Enfin, il m'a appelée aujourd'hui..
Il avait rêvé, il y a quelques jours, que je lui avais écrit une longue lettre, pleine de promesse et de joie, et au matin, il s'était senti triste car ce n'était qu'un rêve...

Je vous l'ai écrite cette lettre, j'annonce (oui, on se dit vous, car nous nous sommes connus à l'occasion d'un travail à faire ensemble et depuis on n'a jamais pu passer au tutoiement).
Puisse-t-elle lui donner cette missive, la joie qu'il en espère.


Vendredi 7 avril  Lac, café, en terrasse. SL va beaucoup mieux mais est tout pâle.
SH passe le soir (on parle de son petit frère, perdu de vue depuis des années). Puis plus tard encore, sur la banquette, enfants couchés, on aborde "le sujet", celui de la lettre que je lui ai écrite... Mais tout à coup, dring... dring... appel de SL. 
À l'instant où j'entends le murmure de basse de sa voix profonde et lente - ou plutôt, dès que j'entends ma voix à moi lui répondre d'un ton faussement enjoué et conciliant alors que je sais d'avance qu'il va sentir-comprendre que je suis pas seule, je sais aussi qu'après j'aurais du mal à reprendre la conversation pourtant intéressante que cet appel a interrompue.
Avec SH, nous ne parlerons donc pas de la lettre. On était pourtant bien partis.

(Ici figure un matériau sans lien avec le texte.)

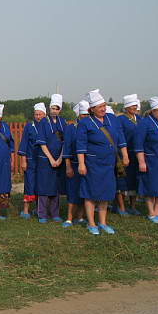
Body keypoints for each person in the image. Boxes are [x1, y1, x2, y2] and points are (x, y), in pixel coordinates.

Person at [77, 89, 129, 235]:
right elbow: (81, 145)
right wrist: (81, 164)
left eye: (104, 105)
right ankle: (92, 223)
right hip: (92, 164)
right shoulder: (85, 123)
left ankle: (103, 222)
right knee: (91, 193)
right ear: (92, 109)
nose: (103, 109)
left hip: (109, 164)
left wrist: (125, 155)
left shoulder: (112, 119)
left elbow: (121, 139)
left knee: (105, 193)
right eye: (100, 107)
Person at [134, 96, 158, 224]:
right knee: (151, 186)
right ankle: (151, 213)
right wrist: (141, 162)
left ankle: (157, 211)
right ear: (153, 111)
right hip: (151, 161)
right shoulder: (145, 124)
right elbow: (138, 145)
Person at [36, 94, 66, 223]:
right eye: (52, 108)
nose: (54, 111)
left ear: (60, 109)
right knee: (44, 187)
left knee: (56, 187)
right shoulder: (43, 122)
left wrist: (59, 159)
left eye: (57, 108)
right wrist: (51, 159)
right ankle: (42, 214)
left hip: (59, 160)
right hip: (45, 159)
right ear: (49, 109)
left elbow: (65, 142)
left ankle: (55, 213)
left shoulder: (63, 122)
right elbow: (42, 143)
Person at [61, 100, 89, 227]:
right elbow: (66, 148)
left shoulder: (91, 128)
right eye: (83, 115)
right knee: (72, 192)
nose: (85, 118)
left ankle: (81, 217)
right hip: (73, 163)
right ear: (78, 116)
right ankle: (69, 218)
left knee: (84, 191)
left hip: (88, 164)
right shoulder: (70, 129)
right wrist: (68, 167)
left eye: (87, 116)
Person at [17, 103, 46, 219]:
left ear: (45, 114)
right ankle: (25, 210)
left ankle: (40, 209)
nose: (38, 117)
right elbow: (23, 143)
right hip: (30, 159)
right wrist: (23, 160)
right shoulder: (29, 126)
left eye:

Je n'étais qu'à deux doigts de lui dire que cette lettre, à laquelle il n'a pas jugé bon de répondre par écrit, au lieu de me rassurer comme je cherchais à le faire en la lui écrivant, n'avait fait que souligner chez moi des ambiguïtés énormes dont je me sers sans le vouloir de manière assez autodestructrice pour en quelque sorte tout saper à la base, y compris cet état de sérénité que j'aimerais bien un jour atteindre. Entre nous deux, mais pas seulement. Au fond, c'est bien qu'il n'ait pas répondu...
Il décrète soudain qu'il s'en va. Comme s'il n'avait plus rien à faire là. Même le noir de ses yeux s'est comme approfondi. Il a reculé en lui.

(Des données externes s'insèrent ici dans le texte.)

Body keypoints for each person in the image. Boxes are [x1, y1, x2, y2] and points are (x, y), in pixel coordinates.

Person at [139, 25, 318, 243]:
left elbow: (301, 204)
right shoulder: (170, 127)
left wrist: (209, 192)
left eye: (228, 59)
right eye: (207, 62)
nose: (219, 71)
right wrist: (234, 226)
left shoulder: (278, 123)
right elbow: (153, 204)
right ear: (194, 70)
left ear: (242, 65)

Ce sera pour une autre fois.

Dimanche 9 avril  Téléphoné à Papa. Dire le mot déjà : Papa... Pas évident. Perdu l'habitude, depuis le temps... (au bout de deux minutes, je n'ai plus rien à lui dire, et lui non plus, mais cet appel nous fait réellement plaisir à tous les deux, ça se sent). 
Bizarre tout de même. On a les mots, les sentiments, mais on n'arrive pas à en faire quoi que ce soit, rien ne se produit, on dirait. 

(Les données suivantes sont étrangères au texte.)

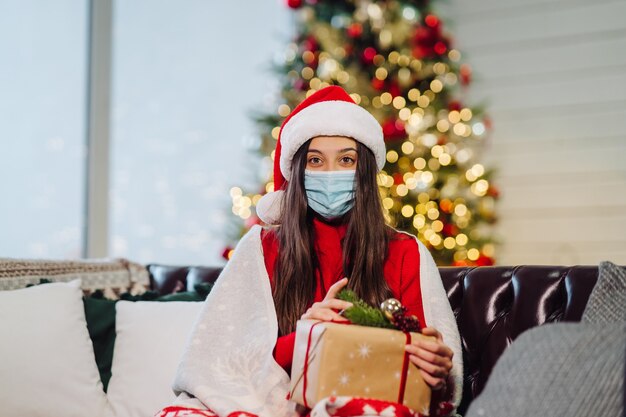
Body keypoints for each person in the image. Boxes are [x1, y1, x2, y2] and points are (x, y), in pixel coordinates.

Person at [157, 86, 462, 417]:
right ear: (298, 172)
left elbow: (426, 381)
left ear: (365, 172)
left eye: (346, 159)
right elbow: (218, 367)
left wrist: (436, 371)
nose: (331, 173)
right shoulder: (261, 249)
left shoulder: (405, 253)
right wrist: (307, 339)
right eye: (316, 161)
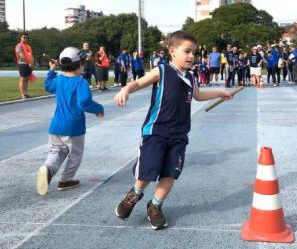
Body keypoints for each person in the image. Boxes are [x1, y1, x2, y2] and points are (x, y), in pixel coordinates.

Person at [113, 31, 233, 230]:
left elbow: (199, 95)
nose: (192, 56)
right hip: (156, 132)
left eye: (194, 52)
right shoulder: (161, 71)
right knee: (146, 173)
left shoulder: (191, 76)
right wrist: (125, 89)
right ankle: (133, 195)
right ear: (172, 51)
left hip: (179, 135)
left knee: (170, 174)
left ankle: (155, 206)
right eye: (187, 51)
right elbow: (138, 82)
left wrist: (220, 92)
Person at [36, 47, 104, 196]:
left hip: (56, 126)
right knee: (75, 155)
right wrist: (98, 108)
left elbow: (48, 86)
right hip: (74, 127)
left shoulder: (58, 80)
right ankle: (66, 180)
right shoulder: (81, 82)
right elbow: (84, 102)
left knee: (56, 152)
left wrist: (51, 71)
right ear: (80, 64)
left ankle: (47, 169)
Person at [15, 32, 34, 99]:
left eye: (27, 38)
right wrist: (28, 62)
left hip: (29, 64)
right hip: (22, 64)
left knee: (26, 79)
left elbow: (31, 55)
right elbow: (22, 55)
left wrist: (32, 63)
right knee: (22, 79)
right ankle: (22, 94)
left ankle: (25, 94)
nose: (25, 39)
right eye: (24, 37)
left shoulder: (28, 46)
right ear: (21, 38)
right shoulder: (19, 46)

Pour moi, un fort retour en arrière, comme si je n'avais nullement progressé.

Lundi 10 avril
... et la vie continuera ainsi.
Je n'ai plus envie d'écrire dans ce carnet. Je ne veux plus de lignes ni de dates pré-imprimées : la page blanche - toute blanche - m'appelle, maintenant.
Le cadre - rassurant - va tomber.
Beaucoup de choses tombent petit à petit.
Début de la liberté ou fin du fétichisme ?
Je tombe, moi, au cours d'une lecture sur une phrase : C'est l'écriture qui empêche les gens d'écrire, et cette remarque en forme de diagnostic me sidère.
Je n'ai plus besoin de relater jour après jour les éléments de ma vie.
Qu'en sera-t-il du journal que j'ai tenu et de l’empreinte de ce vécu dans ma mémoire ? 
Ils se dilueront, ces éléments, se mélangeront les uns aux autres. Dans mon esprit, déjà, ils se confondent. Ce qu'il en restera ira donc se coucher dans le nouveau carnet aux pages blanches, que je viens de commencer.